На стуле, рядом с кроватью. Человек, достаточно древний на вид, что бы с гордостью носить за собой слово Старик. Его костлявые длинные пальцы обнимали рукоять трости, вырезанной с особой тщательностью и с десятками всевозможных узоров. Само его лицо было спокойно. Беззубый рот расплылся в вечной морщинистой улыбке, а глаза блестели тусклым огоньком мудрости. В них было столько глубины и жизненного опыта, что у Него на миг приостановилось дыхание. Наконец, впервые за много дней, он услышал человеческую речь – старик к нему заговорил.
– Ты выжил… – Слова исходили из его уст размеренным, но чистым басом. Силы в этом голосе было достаточно. – Все сомневались в этом.… Думали, что ты умрешь.
Длинная пауза. Старик придавался молчанию на несколько секунд после каждой фразы.
– Я тебя вылечил… кости на твоей правой руке слабы,… но это ничего, – Старик тепло улыбнулся, от этого он стал похож на древнего и очень мудрого Чеширского кота. – Ты выздоровеешь…, обязательно… тебе помогут мои травы.
– Что там? Он что, в сознании?!
Из-за грубо вбитой в породу двери показался человек. Его морщинистое лицо не выказывало доброжелательства, но и ненависти в них не было.
Человек пристально всмотрелся в глаза гостю. Затем, медленно повернув голову к старику, тихо сказал.
– Ты можешь идти.
Старик с кряхтением встал, опираясь на трость, и покинул помещение, не сказав ни слова. Человек занял его место.
– Для начала я должен узнать твое имя. Это тебе сказать придется. Все остальное – лишь по твоей воле.
– Имя.… Но я не помню своего имени. – Произнес гость.
Эти слова нисколько не удивили человека, сидящего напротив. В ответ он лишь вздохнул. Все погрузилось в молчание, и комната снова начала наслаждаться потусторонним шумом, исходящим, как казалось, из самих стен.
– Ну, тогда, ты не будишь против, если я назовусь тебе: меня зовут Таал, и я рад снова приветствовать тебя в мире живых. – Он страдальчески улыбнулся, до этого он казался суровее, но теперь было видно – этот человек опустел внутри, как и многие кто выжил во всем этом ужасе.
– Я… сколько я спал?
– Долго. Многие и не надеялись,… в общем. Неважно, что там говорят другие, главное, что ты жив.
– И что же говорят другие?
– Да много чего плетут. – Глаза его начали поневоле перебегать то на потолок, то на пол, но еще куда-то. – Тебе стоит понять, люди здесь живут темные, они всегда находятся в страхе: всего боятся. Не стоит осуждать их.
– Это все из-за того, в чем вы меня сюда принесли? – Улыбнулся гость.
Он понимал, что в этих землях о таких как он ходит много злых слов.

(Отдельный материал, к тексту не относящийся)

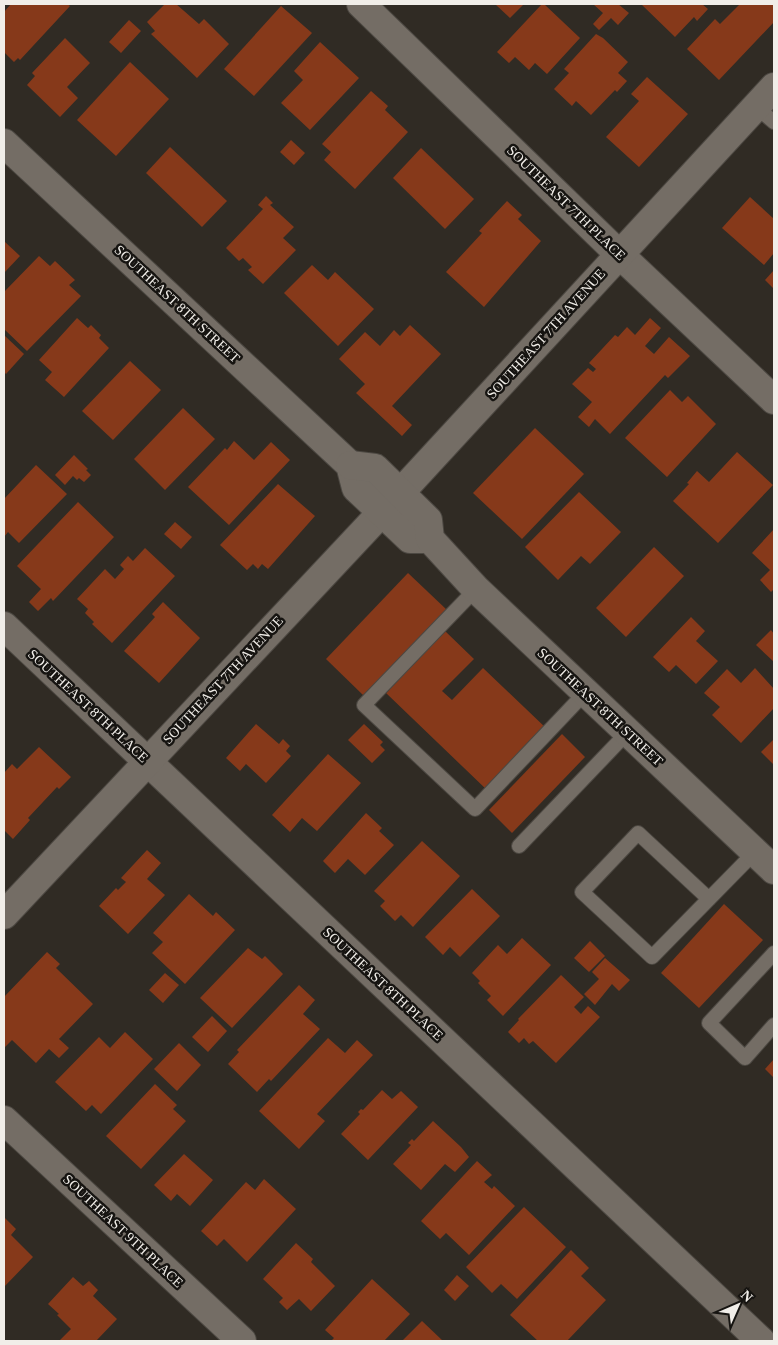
<svg xmlns="http://www.w3.org/2000/svg" width="778" height="1345" font-family="Georgia,serif">
	<style>
		.building { fill: #86391a }
		.lines { fill: none; stroke-linecap: round; stroke-linejoin: round }
		.service-casing { stroke: #4c4842; stroke-width: 16 }
		.minor-casing { stroke: #4c4842; stroke-width: 30 }
		.tertiary-casing { stroke: #4c4842; stroke-width: 30 }
		.service { stroke: #746d65; stroke-width: 14 }
		.minor { stroke: #746d65; stroke-width: 28 }
		.tertiary { stroke: #746d65; stroke-width: 28 }
		.labels { text-anchor: middle; dominant-baseline: central; stroke-width: 5; stroke-linejoin: round; paint-order: stroke }
		.street-label { font-size: 14px; fill: #f1eee9; stroke: #161411 }
	</style>
	<rect width="100%" height="100%" fill="#302b24"/>
	<!-- building -->
	<g class="building">
		<polygon points="11,4 67,4 70,6 20,60 18,58 14,62 4,52 4,12"/>
		<polygon points="165,4 176,4 199,24 204,19 229,44 197,78 151,34 155,31 147,22"/>
		<polygon points="495,4 524,4 510,18"/>
		<polygon points="542,4 544,4 580,38 547,74 535,63 529,70 515,57 509,63 497,52"/>
		<polygon points="593,4 618,4 629,13 618,25 611,18 599,30 593,24 603,13"/>
		<polygon points="641,4 702,4 708,9 697,21 694,17 675,37"/>
		<polygon points="740,4 774,4 774,22 719,80 687,49 715,19 720,24"/>
		<polygon points="281,6 312,33 254,96 224,69"/>
		<polygon points="129,20 141,31 121,53 109,42"/>
		<polygon points="596,34 603,38 628,62 618,73 627,81 617,92 615,90 591,115 576,101 572,106 554,89 569,73 564,69"/>
		<polygon points="65,38 90,63 67,87 78,98 60,117 27,85 35,76 32,73"/>
		<polygon points="320,42 359,78 310,130 281,103 303,80 294,71"/>
		<polygon points="130,62 169,99 116,156 77,120"/>
		<polygon points="647,77 688,114 639,167 606,137 639,101 631,94"/>
		<polygon points="371,91 388,106 385,110 408,132 355,189 324,160 331,152 322,144"/>
		<polygon points="291,140 305,153 294,165 280,152"/>
		<polygon points="170,147 227,201 202,227 146,173"/>
		<polygon points="421,148 474,199 445,229 393,178"/>
		<polygon points="266,196 273,203 270,205 294,227 283,238 296,250 263,284 248,270 252,267 243,258 239,261 226,248 263,209 258,205"/>
		<polygon points="750,197 774,219 774,253 764,265 722,228"/>
		<polygon points="507,201 522,215 518,219 541,241 484,307 446,272 482,233 479,231"/>
		<polygon points="4,241 20,256 4,273"/>
		<polygon points="39,256 50,266 55,261 75,280 69,285 81,296 27,351 4,329 4,292"/>
		<polygon points="312,265 328,280 335,272 374,309 338,346 284,293"/>
		<polygon points="774,270 774,289 765,280"/>
		<polygon points="77,318 88,328 91,325 101,335 99,338 109,348 64,397 45,380 52,372 39,360"/>
		<polygon points="650,318 661,328 645,346 654,354 669,337 690,356 668,378 665,375 610,434 595,419 589,427 578,417 592,402 572,384 588,368 593,372 596,369 589,363 615,335 618,337 627,327 635,335"/>
		<polygon points="410,325 441,354 392,406 412,425 402,436 356,393 365,384 339,359 365,332 380,346 394,330 400,336"/>
		<polygon points="4,335 24,354 6,374 4,372"/>
		<polygon points="130,361 161,390 113,440 82,411"/>
		<polygon points="670,390 682,402 688,396 716,424 667,477 625,438"/>
		<polygon points="183,408 215,439 165,490 134,459"/>
		<polygon points="535,428 584,474 522,539 473,493"/>
		<polygon points="234,441 254,460 271,442 290,460 229,525 188,487 225,448 227,450"/>
		<polygon points="737,452 773,485 718,543 673,501 689,484 687,483 697,471 709,482"/>
		<polygon points="74,455 88,469 86,470 91,475 84,482 79,478 77,480 73,476 65,485 55,475"/>
		<polygon points="36,465 67,494 19,543 8,532 4,537 4,499"/>
		<polygon points="278,484 315,516 268,569 262,564 258,569 253,564 247,570 220,545"/>
		<polygon points="579,492 621,532 590,564 581,556 558,580 525,547"/>
		<polygon points="78,502 114,537 53,601 51,598 38,611 29,602 41,589 17,566"/>
		<polygon points="175,522 192,537 181,549 164,534"/>
		<polygon points="774,529 774,589 771,592 760,580 770,570 752,553"/>
		<polygon points="654,547 684,576 626,637 596,608"/>
		<polygon points="145,548 175,576 112,643 92,624 94,622 85,613 88,609 77,599 105,569 115,579 124,569 120,565 128,556 133,561"/>
		<polygon points="408,573 447,610 364,696 326,659"/>
		<polygon points="163,602 200,638 159,683 124,651 155,617 152,614"/>
		<polygon points="691,617 705,631 696,641 718,661 696,684 676,665 669,672 653,657"/>
		<polygon points="771,630 774,634 774,662 756,645"/>
		<polygon points="445,631 474,659 442,691 452,700 483,668 547,729 488,791 386,693"/>
		<polygon points="755,668 774,689 774,708 741,743 712,715 720,707 704,693 727,669 741,683"/>
		<polygon points="256,724 279,744 283,739 290,746 286,751 291,756 266,783 246,764 240,771 226,758"/>
		<polygon points="364,724 383,742 380,745 385,750 372,763 348,740"/>
		<polygon points="562,734 585,757 512,833 489,810"/>
		<polygon points="774,739 774,765 761,752"/>
		<polygon points="39,747 71,777 59,789 57,787 28,818 30,820 13,839 4,830 4,773 12,764 17,769"/>
		<polygon points="328,754 361,783 317,831 302,818 290,832 272,815"/>
		<polygon points="366,813 382,828 379,831 394,845 365,875 348,859 335,873 323,861"/>
		<polygon points="422,841 460,876 413,927 401,915 395,921 380,906 385,901 374,891"/>
		<polygon points="147,850 161,863 147,879 165,895 128,934 99,906 116,888 118,890 126,882 121,878"/>
		<polygon points="472,889 500,916 460,957 450,947 443,955 425,937"/>
		<polygon points="189,894 213,916 216,912 235,930 185,984 152,953 163,942 153,933"/>
		<polygon points="724,904 763,940 699,1008 661,973"/>
		<polygon points="522,938 551,965 503,1016 487,1000 491,996 478,983 480,981 472,973 498,945 507,954"/>
		<polygon points="590,941 605,956 589,972 574,958"/>
		<polygon points="248,948 262,959 265,956 283,974 232,1028 200,998"/>
		<polygon points="47,952 60,964 56,968 93,1004 59,1039 69,1048 59,1058 49,1049 36,1063 12,1040 5,1047 4,1046 4,997"/>
		<polygon points="605,958 630,980 619,991 612,984 595,1005 584,994 599,979 592,972"/>
		<polygon points="165,973 179,985 163,1003 149,990"/>
		<polygon points="561,975 584,997 574,1007 581,1014 588,1006 600,1017 556,1063 533,1041 529,1044 524,1038 519,1043 508,1032 519,1020 518,1019"/>
		<polygon points="299,985 315,1000 303,1014 320,1029 271,1081 269,1079 257,1092 228,1064 239,1052 237,1050"/>
		<polygon points="212,1016 227,1031 208,1052 192,1037"/>
		<polygon points="125,1032 153,1059 101,1114 92,1105 86,1111 55,1082 99,1037 110,1048"/>
		<polygon points="328,1038 345,1053 357,1040 373,1055 317,1114 325,1121 299,1149 259,1111"/>
		<polygon points="179,1043 201,1065 177,1091 154,1069"/>
		<polygon points="774,1059 774,1078 765,1069"/>
		<polygon points="155,1084 177,1105 173,1109 186,1121 141,1169 106,1136"/>
		<polygon points="382,1090 392,1099 401,1091 418,1107 368,1160 341,1134 360,1114 358,1112 361,1109 363,1110"/>
		<polygon points="433,1121 461,1147 469,1157 455,1172 445,1164 421,1190 393,1164 411,1145 408,1143 412,1139 414,1141"/>
		<polygon points="184,1154 213,1180 190,1206 177,1194 171,1201 154,1185"/>
		<polygon points="477,1161 492,1175 484,1182 492,1189 494,1186 515,1206 469,1255 446,1233 440,1239 421,1221"/>
		<polygon points="264,1179 296,1209 247,1262 224,1239 217,1246 201,1231 246,1182 255,1190"/>
		<polygon points="524,1207 566,1247 517,1299 501,1284 492,1293 466,1267"/>
		<polygon points="4,1217 16,1229 11,1235 33,1257 4,1287"/>
		<polygon points="296,1243 313,1259 311,1262 335,1286 311,1311 299,1299 287,1310 279,1302 283,1298 263,1279"/>
		<polygon points="571,1250 589,1268 581,1276 606,1300 567,1341 538,1341 510,1315"/>
		<polygon points="457,1275 469,1286 455,1301 444,1290"/>
		<polygon points="73,1277 83,1286 89,1281 98,1290 93,1296 117,1319 96,1341 60,1340 71,1329 57,1315 59,1314 48,1304"/>
		<polygon points="372,1279 410,1314 384,1341 331,1341 334,1338 325,1330"/>
		<polygon points="422,1321 443,1341 402,1341"/>
	</g>
	<g class="lines">
		<defs>
			<g id="service">
				<polyline points="756,107 774,122"/>
				<polyline points="476,589 364,705 475,809 585,693"/>
				<polyline points="519,846 627,733"/>
				<polyline points="709,899 638,833 582,892 652,957 755,852"/>
				<polyline points="774,953 709,1023 745,1058 774,1025"/>
			</g>
			<g id="minor">
				<polyline points="361,4 619,254 774,400"/>
				<polyline points="400,493 774,87"/>
				<polyline points="4,626 761,1341"/>
				<polyline points="4,915 382,512"/>
				<polyline points="4,1120 242,1341"/>
			</g>
			<g id="tertiary">
				<polyline points="4,143 350,465 356,488 410,539 430,539"/>
				<polyline points="350,465 375,468 428,520 430,539 476,589 774,870"/>
			</g>
		</defs>
		<!-- service casing -->
		<use href="#service" class="service-casing"/>
		<!-- minor casing -->
		<use href="#minor" class="minor-casing"/>
		<!-- tertiary casing -->
		<use href="#tertiary" class="tertiary-casing"/>
		<!-- service -->
		<use href="#service" class="service"/>
		<!-- minor -->
		<use href="#minor" class="minor"/>
		<!-- tertiary -->
		<use href="#tertiary" class="tertiary"/>
	</g>
	<g class="labels">
		<!-- street labels -->
		<g class="street-label">
			<text transform="translate(566 203) rotate(44)">SOUTHEAST 7TH PLACE</text>
			<text transform="translate(177 304) rotate(43)">SOUTHEAST 8TH STREET</text>
			<text transform="translate(546 334) rotate(-48)">SOUTHEAST 7TH AVENUE</text>
			<text transform="translate(223 680) rotate(-47)">SOUTHEAST 7TH AVENUE</text>
			<text transform="translate(88 706) rotate(43)">SOUTHEAST 8TH PLACE</text>
			<text transform="translate(600 707) rotate(43)">SOUTHEAST 8TH STREET</text>
			<text transform="translate(383 984) rotate(43)">SOUTHEAST 8TH PLACE</text>
			<text transform="translate(123 1231) rotate(43)">SOUTHEAST 9TH PLACE</text>
		</g>
	</g>
	<!-- border -->
	<rect width="778" height="1345" fill="none" stroke="#f1eee9" stroke-width="10"/>
	<!-- north arrow -->
	<g transform="translate(738 1305) rotate(45)" stroke="#161411" stroke-width="4" paint-order="stroke">
	<path d="M0-4L9 19L0 12L-9 19Z" fill="#f1eee9"/>
	<text y="-8" font-size="14" font-weight="bold" text-anchor="middle" fill="#f1eee9">N</text>
	</g>
</svg>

– В большинстве-из-за меча. Впрочем, да, из-за брони тоже. Ты их здорово испугал. – Таал рассмеялся, но не звонко – хрипло, как привидение. – Многим ты бы сделал огромную услугу, если бы так и не проснулся. И думаю, некоторые могут даже попытаться лишить тебя жизни.

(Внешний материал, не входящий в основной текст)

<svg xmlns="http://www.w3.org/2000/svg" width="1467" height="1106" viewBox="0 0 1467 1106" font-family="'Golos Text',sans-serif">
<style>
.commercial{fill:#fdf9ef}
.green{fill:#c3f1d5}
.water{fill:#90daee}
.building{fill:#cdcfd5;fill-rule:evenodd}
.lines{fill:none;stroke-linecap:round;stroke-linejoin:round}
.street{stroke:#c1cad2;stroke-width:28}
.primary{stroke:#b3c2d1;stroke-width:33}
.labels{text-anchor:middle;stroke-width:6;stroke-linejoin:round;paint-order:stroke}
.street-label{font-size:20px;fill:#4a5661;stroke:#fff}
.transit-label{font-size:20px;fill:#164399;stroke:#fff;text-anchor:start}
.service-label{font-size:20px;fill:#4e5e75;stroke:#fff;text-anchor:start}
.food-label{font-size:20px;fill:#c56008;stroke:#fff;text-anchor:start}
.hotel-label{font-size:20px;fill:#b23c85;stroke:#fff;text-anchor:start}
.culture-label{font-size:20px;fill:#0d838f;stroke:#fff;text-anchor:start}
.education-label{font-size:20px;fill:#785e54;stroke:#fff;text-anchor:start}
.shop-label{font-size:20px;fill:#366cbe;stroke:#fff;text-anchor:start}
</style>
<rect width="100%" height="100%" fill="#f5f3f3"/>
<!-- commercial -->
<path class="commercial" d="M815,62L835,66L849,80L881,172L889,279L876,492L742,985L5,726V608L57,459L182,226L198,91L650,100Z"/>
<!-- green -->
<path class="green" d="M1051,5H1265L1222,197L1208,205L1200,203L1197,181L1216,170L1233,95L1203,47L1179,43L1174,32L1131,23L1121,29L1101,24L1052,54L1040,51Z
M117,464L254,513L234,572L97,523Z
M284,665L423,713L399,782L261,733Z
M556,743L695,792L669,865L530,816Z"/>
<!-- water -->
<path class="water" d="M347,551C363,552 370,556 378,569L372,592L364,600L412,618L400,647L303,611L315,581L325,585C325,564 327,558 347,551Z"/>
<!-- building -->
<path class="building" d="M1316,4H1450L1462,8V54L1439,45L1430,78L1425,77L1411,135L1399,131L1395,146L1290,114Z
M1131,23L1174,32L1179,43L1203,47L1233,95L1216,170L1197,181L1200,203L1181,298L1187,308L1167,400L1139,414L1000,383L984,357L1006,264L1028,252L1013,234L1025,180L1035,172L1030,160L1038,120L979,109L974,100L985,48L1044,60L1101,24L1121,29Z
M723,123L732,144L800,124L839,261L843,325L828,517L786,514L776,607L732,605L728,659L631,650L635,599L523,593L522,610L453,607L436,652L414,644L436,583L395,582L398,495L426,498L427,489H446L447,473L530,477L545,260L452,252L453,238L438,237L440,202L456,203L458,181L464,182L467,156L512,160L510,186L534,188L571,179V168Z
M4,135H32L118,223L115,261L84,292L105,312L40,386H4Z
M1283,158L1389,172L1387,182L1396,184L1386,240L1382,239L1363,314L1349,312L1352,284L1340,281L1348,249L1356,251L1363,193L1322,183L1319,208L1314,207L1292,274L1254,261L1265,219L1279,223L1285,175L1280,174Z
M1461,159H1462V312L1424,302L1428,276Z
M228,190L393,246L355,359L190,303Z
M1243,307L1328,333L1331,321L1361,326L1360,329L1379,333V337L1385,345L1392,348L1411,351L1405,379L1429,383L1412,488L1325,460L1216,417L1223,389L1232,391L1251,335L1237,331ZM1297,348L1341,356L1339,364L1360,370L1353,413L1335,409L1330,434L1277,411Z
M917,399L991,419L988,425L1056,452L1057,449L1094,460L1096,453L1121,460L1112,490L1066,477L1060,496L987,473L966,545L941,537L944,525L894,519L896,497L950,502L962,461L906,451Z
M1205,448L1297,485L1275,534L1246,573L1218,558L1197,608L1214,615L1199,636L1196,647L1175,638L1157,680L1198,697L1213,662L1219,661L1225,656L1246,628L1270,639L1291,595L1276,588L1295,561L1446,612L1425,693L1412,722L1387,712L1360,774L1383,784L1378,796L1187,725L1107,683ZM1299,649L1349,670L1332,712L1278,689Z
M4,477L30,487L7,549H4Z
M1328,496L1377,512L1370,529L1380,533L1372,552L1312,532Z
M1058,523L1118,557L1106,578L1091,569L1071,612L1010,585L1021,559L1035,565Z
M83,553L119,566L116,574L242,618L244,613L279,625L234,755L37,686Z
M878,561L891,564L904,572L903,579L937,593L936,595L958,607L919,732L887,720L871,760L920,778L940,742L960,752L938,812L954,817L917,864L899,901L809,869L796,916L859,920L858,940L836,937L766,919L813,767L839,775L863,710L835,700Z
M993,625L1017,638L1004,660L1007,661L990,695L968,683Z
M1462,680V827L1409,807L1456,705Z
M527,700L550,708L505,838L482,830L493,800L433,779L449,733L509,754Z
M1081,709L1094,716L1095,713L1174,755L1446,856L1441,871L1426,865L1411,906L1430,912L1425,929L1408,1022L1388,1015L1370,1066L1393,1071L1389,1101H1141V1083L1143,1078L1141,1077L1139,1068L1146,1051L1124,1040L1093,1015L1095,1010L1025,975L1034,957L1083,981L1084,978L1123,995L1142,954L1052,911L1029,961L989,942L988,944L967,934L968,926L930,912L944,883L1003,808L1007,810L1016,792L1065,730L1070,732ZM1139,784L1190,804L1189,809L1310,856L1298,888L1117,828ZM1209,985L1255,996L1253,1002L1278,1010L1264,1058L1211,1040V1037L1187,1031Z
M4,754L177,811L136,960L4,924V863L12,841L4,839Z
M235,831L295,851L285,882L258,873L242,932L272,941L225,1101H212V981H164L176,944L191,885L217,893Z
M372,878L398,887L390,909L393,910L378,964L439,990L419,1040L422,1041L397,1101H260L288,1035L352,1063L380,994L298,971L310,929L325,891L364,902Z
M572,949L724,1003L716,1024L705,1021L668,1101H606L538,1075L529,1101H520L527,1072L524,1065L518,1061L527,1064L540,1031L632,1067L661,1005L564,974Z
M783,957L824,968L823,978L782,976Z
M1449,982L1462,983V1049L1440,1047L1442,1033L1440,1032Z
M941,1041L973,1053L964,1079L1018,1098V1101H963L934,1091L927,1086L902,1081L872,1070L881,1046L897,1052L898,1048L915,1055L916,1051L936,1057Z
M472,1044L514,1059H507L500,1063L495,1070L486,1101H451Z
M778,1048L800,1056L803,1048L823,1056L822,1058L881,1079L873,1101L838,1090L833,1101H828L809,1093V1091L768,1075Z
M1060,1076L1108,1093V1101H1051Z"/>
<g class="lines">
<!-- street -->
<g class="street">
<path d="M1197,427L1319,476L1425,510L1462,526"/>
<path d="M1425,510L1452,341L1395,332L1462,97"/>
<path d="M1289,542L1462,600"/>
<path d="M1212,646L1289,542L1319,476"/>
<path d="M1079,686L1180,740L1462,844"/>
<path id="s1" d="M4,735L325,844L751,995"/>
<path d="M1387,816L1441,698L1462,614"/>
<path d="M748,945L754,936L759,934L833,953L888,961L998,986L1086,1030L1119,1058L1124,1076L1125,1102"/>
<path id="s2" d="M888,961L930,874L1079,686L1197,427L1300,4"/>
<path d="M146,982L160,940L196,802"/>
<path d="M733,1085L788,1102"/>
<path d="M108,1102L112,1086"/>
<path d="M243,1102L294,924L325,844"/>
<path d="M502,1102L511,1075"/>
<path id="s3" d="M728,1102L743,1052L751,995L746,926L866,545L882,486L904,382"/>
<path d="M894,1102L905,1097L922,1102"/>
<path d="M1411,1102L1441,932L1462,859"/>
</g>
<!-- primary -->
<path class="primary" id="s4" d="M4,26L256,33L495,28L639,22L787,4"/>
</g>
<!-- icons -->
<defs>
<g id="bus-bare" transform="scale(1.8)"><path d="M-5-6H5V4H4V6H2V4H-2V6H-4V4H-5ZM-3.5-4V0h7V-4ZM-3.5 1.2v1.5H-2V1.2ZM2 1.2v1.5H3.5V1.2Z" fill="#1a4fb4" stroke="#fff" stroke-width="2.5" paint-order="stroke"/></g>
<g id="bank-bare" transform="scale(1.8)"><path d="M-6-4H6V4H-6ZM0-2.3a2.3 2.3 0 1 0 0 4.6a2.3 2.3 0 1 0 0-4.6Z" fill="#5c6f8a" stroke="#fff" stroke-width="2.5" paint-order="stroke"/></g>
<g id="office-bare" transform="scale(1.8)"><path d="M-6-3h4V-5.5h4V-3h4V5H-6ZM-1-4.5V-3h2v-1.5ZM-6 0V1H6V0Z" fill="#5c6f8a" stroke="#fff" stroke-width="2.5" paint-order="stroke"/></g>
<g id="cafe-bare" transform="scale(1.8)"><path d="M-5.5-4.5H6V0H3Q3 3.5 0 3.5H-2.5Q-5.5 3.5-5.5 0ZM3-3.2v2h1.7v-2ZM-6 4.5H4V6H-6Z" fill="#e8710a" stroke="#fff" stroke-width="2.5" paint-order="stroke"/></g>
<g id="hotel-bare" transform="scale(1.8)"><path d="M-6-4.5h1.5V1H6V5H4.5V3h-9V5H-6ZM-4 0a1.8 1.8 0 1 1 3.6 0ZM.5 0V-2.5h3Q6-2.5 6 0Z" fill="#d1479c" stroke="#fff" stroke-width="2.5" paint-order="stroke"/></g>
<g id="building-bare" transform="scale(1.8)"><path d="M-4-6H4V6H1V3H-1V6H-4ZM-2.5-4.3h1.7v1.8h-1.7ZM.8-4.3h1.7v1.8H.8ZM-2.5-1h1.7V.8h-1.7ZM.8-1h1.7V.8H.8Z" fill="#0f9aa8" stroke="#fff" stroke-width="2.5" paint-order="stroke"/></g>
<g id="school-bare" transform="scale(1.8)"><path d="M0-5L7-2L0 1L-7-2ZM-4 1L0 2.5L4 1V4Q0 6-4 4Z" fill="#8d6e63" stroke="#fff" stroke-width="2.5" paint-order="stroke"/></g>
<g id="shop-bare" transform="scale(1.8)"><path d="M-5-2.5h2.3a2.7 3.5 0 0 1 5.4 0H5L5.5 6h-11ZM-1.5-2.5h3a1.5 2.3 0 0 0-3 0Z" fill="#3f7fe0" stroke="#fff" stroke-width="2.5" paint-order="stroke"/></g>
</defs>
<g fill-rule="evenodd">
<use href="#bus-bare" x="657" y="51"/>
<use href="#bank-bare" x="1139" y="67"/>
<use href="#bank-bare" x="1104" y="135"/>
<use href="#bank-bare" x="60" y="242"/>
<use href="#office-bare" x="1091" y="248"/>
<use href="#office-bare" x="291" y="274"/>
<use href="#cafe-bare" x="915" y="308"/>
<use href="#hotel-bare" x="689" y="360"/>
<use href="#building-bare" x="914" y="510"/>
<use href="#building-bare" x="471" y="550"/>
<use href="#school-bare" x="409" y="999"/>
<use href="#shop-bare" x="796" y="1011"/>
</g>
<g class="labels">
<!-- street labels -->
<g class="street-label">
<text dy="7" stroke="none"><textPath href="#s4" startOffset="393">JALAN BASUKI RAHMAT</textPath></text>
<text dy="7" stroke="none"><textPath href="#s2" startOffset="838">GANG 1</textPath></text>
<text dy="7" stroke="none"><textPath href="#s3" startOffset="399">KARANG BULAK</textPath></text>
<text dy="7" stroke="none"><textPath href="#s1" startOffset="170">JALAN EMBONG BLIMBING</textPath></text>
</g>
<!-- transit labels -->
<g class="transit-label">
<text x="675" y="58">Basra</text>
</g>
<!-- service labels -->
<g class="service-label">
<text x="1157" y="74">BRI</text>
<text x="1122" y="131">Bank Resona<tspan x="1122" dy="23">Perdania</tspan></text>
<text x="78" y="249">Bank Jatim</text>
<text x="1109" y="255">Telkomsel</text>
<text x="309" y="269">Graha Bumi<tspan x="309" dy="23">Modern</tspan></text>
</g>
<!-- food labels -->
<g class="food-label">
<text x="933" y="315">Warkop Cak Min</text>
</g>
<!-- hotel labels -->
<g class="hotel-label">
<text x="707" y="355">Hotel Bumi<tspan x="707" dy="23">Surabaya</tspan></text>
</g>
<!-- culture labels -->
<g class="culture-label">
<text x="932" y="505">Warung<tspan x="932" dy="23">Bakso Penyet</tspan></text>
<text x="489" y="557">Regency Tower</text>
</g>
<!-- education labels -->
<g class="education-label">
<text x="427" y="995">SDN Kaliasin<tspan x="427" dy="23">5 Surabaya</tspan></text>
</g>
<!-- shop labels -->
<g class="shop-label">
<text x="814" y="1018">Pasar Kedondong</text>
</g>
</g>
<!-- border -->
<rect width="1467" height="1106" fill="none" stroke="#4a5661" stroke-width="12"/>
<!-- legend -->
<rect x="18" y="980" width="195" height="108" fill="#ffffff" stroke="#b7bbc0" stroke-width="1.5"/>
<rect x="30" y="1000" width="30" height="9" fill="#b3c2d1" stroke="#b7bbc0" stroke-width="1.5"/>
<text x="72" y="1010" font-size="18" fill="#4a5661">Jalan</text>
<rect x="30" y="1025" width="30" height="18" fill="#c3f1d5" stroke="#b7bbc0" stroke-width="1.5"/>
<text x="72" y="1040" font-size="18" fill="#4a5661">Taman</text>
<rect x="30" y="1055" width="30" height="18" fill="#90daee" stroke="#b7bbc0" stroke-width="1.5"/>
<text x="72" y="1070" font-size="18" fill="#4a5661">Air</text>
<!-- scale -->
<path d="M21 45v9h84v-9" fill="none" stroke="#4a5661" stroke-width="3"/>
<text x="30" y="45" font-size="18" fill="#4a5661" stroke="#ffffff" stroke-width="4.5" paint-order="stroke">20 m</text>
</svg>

Гость внимательно рассматривал собеседника. В его глазах загоралось пламя, это пламя-жизнь. Он не знал, было ли это его быстрое выздоровление следствием действия Храма, или же это действительно из-за трав того старика.
– Вам тоже? – Спросил гость.
– О нет… – Растерянно ответил хозяин. – Я ведь помог тебе, ничего страшного я в тебе не вижу.
– А что, если вы ошибаетесь?
От этих слов Таал замер на месте. Его глаза слепо смотрели в лицо гостю.